INFORMATION PROVIDED.

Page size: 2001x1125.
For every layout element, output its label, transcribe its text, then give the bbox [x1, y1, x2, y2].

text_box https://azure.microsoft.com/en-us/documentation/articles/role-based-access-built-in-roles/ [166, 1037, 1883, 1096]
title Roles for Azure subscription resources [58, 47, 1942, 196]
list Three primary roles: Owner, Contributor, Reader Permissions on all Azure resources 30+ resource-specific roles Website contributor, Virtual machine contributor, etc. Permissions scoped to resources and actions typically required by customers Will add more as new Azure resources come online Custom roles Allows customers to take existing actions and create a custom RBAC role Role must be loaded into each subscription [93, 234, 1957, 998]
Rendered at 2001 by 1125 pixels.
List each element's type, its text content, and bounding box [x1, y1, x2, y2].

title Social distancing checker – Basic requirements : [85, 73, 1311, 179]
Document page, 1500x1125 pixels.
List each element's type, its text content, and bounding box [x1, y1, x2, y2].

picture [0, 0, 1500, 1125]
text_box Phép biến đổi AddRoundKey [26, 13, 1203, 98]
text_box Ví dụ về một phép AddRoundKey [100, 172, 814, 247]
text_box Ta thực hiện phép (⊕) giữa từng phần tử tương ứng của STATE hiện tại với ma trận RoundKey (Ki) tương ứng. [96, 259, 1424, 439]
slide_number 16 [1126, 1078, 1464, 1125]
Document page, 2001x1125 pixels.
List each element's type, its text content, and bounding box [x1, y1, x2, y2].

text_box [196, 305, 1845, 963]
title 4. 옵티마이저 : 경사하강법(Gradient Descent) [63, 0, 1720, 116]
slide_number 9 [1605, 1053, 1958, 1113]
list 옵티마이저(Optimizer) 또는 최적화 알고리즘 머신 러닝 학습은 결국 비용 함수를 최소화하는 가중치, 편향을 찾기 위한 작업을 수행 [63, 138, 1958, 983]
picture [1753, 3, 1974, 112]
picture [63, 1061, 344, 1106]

TASK TO COMPLETE. Once the line with "Document page, 2001x1125 pixels." is located in the data above, repeat it and every later line through the end, exactly.

RESULT.
Document page, 2001x1125 pixels.
List each element's type, its text content, and bounding box [x1, y1, x2, y2].

text_box [196, 305, 1845, 963]
title 4. 옵티마이저 : 경사하강법(Gradient Descent) [63, 0, 1720, 116]
slide_number 9 [1605, 1053, 1958, 1113]
list 옵티마이저(Optimizer) 또는 최적화 알고리즘 머신 러닝 학습은 결국 비용 함수를 최소화하는 가중치, 편향을 찾기 위한 작업을 수행 [63, 138, 1958, 983]
picture [1753, 3, 1974, 112]
picture [63, 1061, 344, 1106]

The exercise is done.